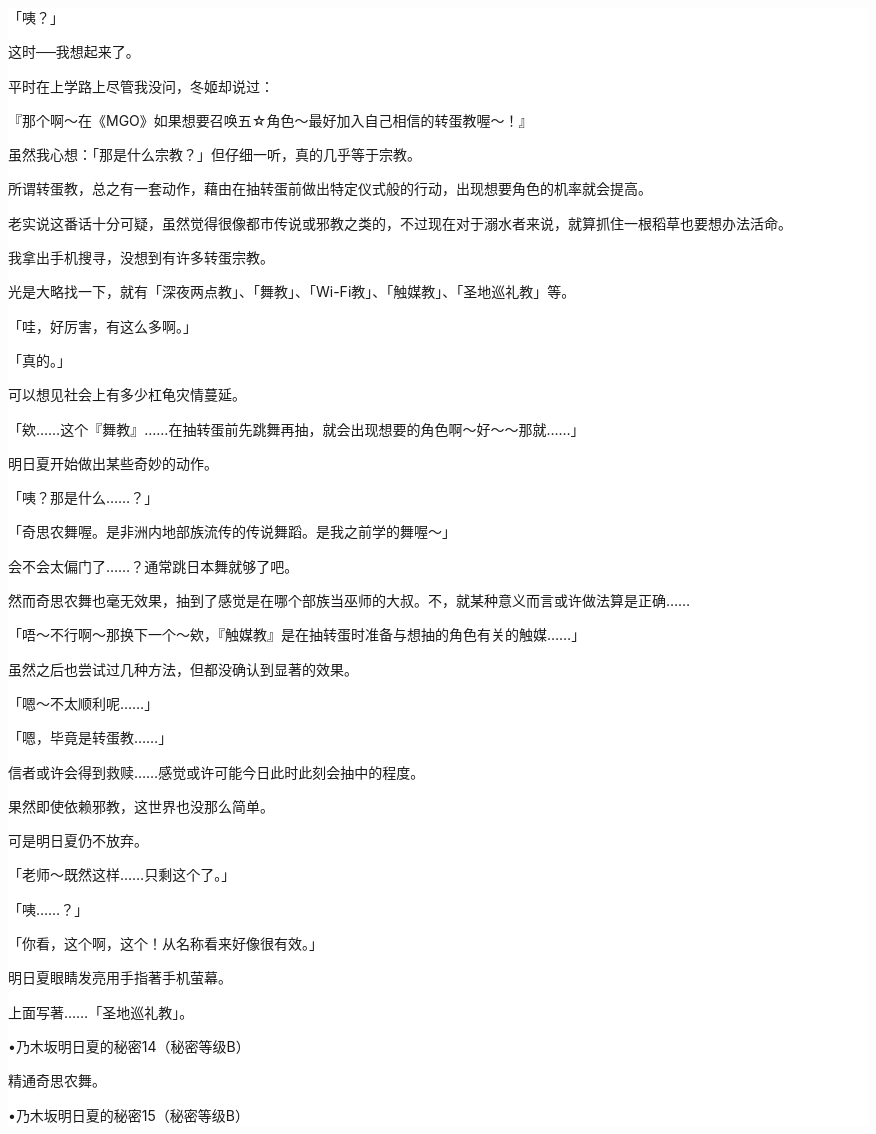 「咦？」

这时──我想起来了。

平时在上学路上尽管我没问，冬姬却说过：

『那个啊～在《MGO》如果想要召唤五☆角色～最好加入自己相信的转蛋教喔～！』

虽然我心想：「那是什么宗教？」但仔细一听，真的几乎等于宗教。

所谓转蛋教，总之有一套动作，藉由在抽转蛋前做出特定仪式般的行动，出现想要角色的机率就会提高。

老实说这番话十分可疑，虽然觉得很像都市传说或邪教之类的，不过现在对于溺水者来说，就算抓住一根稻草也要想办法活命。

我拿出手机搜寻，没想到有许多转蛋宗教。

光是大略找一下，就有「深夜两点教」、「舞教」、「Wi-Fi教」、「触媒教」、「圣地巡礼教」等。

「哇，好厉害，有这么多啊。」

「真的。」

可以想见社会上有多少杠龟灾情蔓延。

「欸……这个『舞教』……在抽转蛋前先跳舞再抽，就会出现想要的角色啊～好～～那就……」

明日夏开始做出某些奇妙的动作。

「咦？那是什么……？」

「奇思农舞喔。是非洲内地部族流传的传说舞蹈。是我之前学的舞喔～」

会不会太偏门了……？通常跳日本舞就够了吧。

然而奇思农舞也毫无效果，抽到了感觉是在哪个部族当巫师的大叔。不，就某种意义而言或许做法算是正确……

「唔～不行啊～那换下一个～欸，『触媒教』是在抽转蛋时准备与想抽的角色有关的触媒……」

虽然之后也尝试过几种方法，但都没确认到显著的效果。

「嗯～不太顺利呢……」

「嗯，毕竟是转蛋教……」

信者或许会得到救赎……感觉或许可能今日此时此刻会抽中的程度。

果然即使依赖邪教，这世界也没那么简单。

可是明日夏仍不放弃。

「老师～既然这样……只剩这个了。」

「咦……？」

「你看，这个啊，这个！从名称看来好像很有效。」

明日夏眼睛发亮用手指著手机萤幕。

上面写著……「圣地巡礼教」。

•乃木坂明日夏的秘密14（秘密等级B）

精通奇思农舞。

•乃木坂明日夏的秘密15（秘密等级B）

^^^^

● **The problem**
Copy out the text of the items above word for word, leaving out the picture.

● **Result for this exercise**
 「咦？」

这时──我想起来了。

平时在上学路上尽管我没问，冬姬却说过：

『那个啊～在《MGO》如果想要召唤五☆角色～最好加入自己相信的转蛋教喔～！』

虽然我心想：「那是什么宗教？」但仔细一听，真的几乎等于宗教。

所谓转蛋教，总之有一套动作，藉由在抽转蛋前做出特定仪式般的行动，出现想要角色的机率就会提高。

老实说这番话十分可疑，虽然觉得很像都市传说或邪教之类的，不过现在对于溺水者来说，就算抓住一根稻草也要想办法活命。

我拿出手机搜寻，没想到有许多转蛋宗教。

光是大略找一下，就有「深夜两点教」、「舞教」、「Wi-Fi教」、「触媒教」、「圣地巡礼教」等。

「哇，好厉害，有这么多啊。」

「真的。」

可以想见社会上有多少杠龟灾情蔓延。

「欸……这个『舞教』……在抽转蛋前先跳舞再抽，就会出现想要的角色啊～好～～那就……」

明日夏开始做出某些奇妙的动作。

「咦？那是什么……？」

「奇思农舞喔。是非洲内地部族流传的传说舞蹈。是我之前学的舞喔～」

会不会太偏门了……？通常跳日本舞就够了吧。

然而奇思农舞也毫无效果，抽到了感觉是在哪个部族当巫师的大叔。不，就某种意义而言或许做法算是正确……

「唔～不行啊～那换下一个～欸，『触媒教』是在抽转蛋时准备与想抽的角色有关的触媒……」

虽然之后也尝试过几种方法，但都没确认到显著的效果。

「嗯～不太顺利呢……」

「嗯，毕竟是转蛋教……」

信者或许会得到救赎……感觉或许可能今日此时此刻会抽中的程度。

果然即使依赖邪教，这世界也没那么简单。

可是明日夏仍不放弃。

「老师～既然这样……只剩这个了。」

「咦……？」

「你看，这个啊，这个！从名称看来好像很有效。」

明日夏眼睛发亮用手指著手机萤幕。

上面写著……「圣地巡礼教」。

•乃木坂明日夏的秘密14（秘密等级B）

精通奇思农舞。

•乃木坂明日夏的秘密15（秘密等级B）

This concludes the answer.